Moving now to new space exploration technologies, a reusable ‘spaceplane’ intended to send supplies to the International Space Station is reportedly almost ready for takeoff. The spaceplane, Dream Chaser, has been in the works for Sierra Space for many years – first as a crewed varieant, before they settled on a robotic cargo vehicle. Inspired by the HL-20 Personnel Launch System concept by NASA, the Dream Chaser has been designed for vertical launch carrying pressurized and unpressurized cargo, and then to land horizontally on a traditional airplane runway.

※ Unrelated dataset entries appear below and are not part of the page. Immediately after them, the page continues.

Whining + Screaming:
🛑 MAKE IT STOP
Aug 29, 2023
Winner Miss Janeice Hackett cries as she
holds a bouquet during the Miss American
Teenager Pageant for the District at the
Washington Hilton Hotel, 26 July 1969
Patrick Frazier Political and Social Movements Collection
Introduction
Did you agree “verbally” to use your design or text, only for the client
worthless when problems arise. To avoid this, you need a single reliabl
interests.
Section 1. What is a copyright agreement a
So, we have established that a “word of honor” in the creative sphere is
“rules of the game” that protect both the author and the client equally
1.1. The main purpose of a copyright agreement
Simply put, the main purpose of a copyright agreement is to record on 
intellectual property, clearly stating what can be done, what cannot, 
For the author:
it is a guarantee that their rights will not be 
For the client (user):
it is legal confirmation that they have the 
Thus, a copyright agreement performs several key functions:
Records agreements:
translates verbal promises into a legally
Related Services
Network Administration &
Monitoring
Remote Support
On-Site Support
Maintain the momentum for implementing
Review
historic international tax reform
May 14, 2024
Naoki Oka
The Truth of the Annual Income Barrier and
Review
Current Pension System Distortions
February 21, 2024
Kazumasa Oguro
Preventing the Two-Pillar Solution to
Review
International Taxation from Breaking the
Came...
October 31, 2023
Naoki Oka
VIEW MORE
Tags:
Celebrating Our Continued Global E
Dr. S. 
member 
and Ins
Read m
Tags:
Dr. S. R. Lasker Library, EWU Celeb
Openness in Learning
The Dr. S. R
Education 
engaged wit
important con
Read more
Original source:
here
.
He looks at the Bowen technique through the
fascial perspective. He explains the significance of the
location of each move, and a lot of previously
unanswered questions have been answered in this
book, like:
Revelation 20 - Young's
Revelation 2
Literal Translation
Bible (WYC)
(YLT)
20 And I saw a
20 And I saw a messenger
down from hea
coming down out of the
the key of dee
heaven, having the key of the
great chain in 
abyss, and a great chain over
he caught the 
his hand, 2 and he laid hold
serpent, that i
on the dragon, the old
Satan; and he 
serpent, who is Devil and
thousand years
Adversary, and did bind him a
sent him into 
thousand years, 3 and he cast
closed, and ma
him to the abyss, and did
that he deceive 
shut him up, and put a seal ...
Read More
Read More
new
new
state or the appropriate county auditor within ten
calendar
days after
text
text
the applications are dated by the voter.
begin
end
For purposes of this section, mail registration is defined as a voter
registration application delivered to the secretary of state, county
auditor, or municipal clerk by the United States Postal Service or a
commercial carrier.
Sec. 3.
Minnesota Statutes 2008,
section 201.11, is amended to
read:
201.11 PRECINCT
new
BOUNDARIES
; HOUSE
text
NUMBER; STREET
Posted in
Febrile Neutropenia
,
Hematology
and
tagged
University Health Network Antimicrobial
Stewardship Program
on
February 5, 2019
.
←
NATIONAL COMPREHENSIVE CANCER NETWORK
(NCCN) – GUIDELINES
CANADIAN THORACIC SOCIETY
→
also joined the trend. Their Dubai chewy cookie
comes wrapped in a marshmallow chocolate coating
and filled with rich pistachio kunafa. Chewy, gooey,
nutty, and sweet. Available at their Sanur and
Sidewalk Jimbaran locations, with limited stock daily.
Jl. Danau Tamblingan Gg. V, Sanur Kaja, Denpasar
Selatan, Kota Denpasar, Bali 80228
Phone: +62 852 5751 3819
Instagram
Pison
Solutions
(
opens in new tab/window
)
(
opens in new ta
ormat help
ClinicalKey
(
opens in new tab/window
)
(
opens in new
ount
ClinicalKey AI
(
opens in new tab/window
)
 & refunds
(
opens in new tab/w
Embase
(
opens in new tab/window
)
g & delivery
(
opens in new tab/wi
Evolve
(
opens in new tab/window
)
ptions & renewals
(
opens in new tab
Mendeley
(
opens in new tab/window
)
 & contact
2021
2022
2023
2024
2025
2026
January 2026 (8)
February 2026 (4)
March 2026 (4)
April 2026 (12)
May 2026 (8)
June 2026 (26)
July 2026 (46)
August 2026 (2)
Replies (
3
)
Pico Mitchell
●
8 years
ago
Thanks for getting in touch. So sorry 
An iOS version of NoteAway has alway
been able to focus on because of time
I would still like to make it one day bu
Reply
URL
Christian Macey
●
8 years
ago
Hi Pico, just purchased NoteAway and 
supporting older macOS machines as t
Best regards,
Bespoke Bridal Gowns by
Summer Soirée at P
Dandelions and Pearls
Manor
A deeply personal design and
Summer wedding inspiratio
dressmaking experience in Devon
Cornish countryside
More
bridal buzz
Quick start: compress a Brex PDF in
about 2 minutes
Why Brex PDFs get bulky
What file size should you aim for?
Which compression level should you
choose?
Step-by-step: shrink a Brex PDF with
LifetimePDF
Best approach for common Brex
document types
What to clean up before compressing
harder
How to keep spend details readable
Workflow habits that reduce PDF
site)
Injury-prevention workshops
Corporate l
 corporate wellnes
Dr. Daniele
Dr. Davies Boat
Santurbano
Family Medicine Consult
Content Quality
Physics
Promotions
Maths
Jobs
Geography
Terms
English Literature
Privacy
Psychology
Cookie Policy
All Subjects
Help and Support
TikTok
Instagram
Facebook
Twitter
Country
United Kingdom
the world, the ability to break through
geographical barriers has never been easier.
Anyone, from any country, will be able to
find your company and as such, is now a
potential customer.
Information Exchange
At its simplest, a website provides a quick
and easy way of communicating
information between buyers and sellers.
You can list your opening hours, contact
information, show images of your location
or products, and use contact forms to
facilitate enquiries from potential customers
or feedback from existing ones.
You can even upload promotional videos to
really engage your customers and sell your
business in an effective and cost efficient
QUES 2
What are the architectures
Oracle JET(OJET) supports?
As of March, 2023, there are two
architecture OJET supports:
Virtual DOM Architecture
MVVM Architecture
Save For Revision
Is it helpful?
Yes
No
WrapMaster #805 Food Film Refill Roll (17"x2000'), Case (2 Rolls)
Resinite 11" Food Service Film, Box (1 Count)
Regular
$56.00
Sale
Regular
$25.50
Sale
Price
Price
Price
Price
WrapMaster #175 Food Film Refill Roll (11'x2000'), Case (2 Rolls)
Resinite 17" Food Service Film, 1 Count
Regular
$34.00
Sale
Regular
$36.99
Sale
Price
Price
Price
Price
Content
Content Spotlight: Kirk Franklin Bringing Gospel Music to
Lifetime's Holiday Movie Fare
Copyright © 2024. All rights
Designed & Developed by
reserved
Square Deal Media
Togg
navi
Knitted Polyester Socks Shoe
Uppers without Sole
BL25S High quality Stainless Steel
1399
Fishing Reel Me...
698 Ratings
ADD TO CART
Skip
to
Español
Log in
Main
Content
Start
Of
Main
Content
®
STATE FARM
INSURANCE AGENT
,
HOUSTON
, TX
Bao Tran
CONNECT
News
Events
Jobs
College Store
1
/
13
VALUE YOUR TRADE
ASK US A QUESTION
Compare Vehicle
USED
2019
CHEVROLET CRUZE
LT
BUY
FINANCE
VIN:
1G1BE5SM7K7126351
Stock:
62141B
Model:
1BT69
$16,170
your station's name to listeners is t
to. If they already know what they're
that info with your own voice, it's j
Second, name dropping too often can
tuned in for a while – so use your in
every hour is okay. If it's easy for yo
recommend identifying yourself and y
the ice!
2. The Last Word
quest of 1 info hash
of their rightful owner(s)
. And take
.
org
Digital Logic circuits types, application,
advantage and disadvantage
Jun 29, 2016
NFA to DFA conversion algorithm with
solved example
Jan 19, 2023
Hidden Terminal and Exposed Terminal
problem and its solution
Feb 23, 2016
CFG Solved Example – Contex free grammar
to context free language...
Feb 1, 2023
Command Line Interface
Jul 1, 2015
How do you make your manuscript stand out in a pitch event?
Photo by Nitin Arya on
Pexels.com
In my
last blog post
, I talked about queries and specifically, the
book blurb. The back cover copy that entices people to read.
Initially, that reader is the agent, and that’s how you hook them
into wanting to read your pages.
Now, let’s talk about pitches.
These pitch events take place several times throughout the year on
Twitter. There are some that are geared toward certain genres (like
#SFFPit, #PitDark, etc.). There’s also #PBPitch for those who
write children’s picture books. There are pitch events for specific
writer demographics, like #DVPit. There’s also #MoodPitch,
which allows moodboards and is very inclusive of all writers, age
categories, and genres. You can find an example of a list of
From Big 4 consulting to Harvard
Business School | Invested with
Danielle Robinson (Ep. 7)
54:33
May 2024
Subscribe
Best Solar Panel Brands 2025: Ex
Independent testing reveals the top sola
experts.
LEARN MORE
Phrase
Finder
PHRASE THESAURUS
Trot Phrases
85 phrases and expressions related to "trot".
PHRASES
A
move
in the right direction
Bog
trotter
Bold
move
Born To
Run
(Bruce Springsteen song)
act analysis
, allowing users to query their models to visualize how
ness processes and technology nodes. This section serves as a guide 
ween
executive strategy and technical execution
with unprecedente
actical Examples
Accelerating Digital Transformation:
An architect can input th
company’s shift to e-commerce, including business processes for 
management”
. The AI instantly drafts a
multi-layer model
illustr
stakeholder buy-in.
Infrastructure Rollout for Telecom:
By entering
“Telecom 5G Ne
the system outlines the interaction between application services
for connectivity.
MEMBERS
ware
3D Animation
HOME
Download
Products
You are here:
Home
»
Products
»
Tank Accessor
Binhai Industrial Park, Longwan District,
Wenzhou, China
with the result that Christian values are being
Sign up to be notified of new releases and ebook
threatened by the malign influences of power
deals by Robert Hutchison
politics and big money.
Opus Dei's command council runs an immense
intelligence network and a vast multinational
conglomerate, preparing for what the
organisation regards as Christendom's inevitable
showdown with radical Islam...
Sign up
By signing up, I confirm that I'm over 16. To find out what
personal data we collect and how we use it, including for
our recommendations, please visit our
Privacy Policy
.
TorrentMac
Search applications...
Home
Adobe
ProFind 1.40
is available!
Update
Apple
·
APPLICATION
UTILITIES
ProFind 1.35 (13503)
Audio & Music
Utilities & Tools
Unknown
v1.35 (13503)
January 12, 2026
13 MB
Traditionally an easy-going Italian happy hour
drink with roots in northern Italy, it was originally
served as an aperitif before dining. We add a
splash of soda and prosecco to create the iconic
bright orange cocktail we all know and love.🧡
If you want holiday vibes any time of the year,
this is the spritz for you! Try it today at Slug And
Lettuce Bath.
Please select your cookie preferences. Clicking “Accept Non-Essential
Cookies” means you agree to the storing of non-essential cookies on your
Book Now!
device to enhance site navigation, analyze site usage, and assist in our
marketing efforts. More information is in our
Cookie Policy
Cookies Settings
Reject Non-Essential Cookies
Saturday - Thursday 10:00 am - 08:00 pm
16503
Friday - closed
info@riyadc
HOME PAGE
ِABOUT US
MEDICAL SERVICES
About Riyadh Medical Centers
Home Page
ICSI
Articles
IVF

More specifically, Dream Chaser will first be tested at the Neil A. Armstrong Test Facility in Ohio, which is expected to be completed around March 2024. Dream Catcher will then be launched for the first time at Kennedy Space Center here on the Space Coast on a Vulcan Centaur rocket. On its return, it will land back at the Kennedy Space Center, this time on the runway at the Launch and Landing Facility.
With technology-driven research and development, particularly from newer players like SpaceX, it is clear that the relationship between technology and space will become more and more interconnected in the future. The implications of this is huge – but we’ll have to wait and see which innovations make it here to the Space Coast.